Animal Eyes Provide High-Tech Optical Inspiration

Brian Handwerk
for National Geographic News
December 5, 2005

Today's cutting-edge optical technologies could progress by leaps and bounds if scientists can better imitate animal-eye evolution spanning billions of years, two bioengineers report.

Using biology as inspiration, scientists hope to make advances in optics that would enhance camera and video technology, surveillance systems, missile defense, remote navigation, and even human vision aids.

"It's amazing to see the beauty of nature and see if we can apply this to everyday life," said Luke Lee, a bioengineer at the University of California, Berkeley.

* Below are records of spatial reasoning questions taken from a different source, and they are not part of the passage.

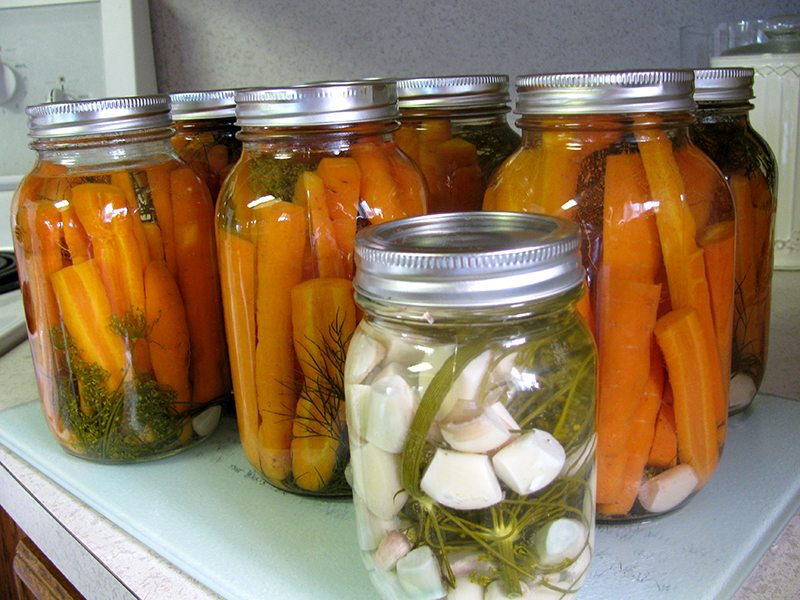
This screenshot has width=800, height=600. I want to click on counter, so click(285, 557).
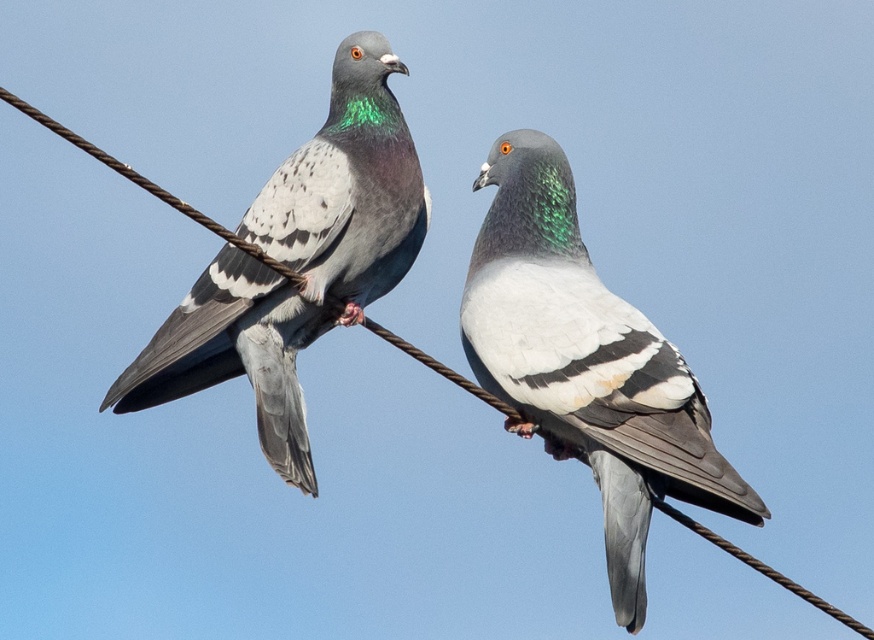
Can you confirm if matte gray pigeon at center is wider than matte gray pigeon at left?

Yes, matte gray pigeon at center is wider than matte gray pigeon at left.

Is point (517, 360) closer to viewer compared to point (302, 336)?

Yes.

In order to click on matte gray pigeon at center in this screenshot , I will do `click(585, 364)`.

Lee and Berkeley colleague Robert Szema wrote on the state of animal-eye optics research in a recent issue of the journal Science.

In his lab, Lee is refining three-dimensional polymer structures that can mimic the components of an eye, from lenses to light receptors. He believes soft, flexible polymers may be the key to replicating natural sight systems that outperform their mechanized competition.

"Many, many biologists have studied animals' eyes," Lee said. "Some of those studies are decades old. But they didn't have the tools to make the artificial structures that are now possible.

"[Now is] really a good time to figure out how to make complex three-dimensional structures, like compound eyes."

Flexible Camera Lenses?

Sight works when eyes admit light and focus the rays on some type of detector so that the brain can recognize images. Nature has many ways of accomplishing this goal depending on a critter's needs and habitat.

Humans have camera-type eyes, as do many fish, birds, and reptiles. These eyes use a single lens to focus images onto a light detector called a retina.

The human eye focuses at different distances by using tiny muscles to change the curvature of the eye's flexible crystalline lens. Changing the lens's curvature changes the focal length, so that images at different distances appear in focus.

Other animals use more unusual techniques adapted to their lifestyles.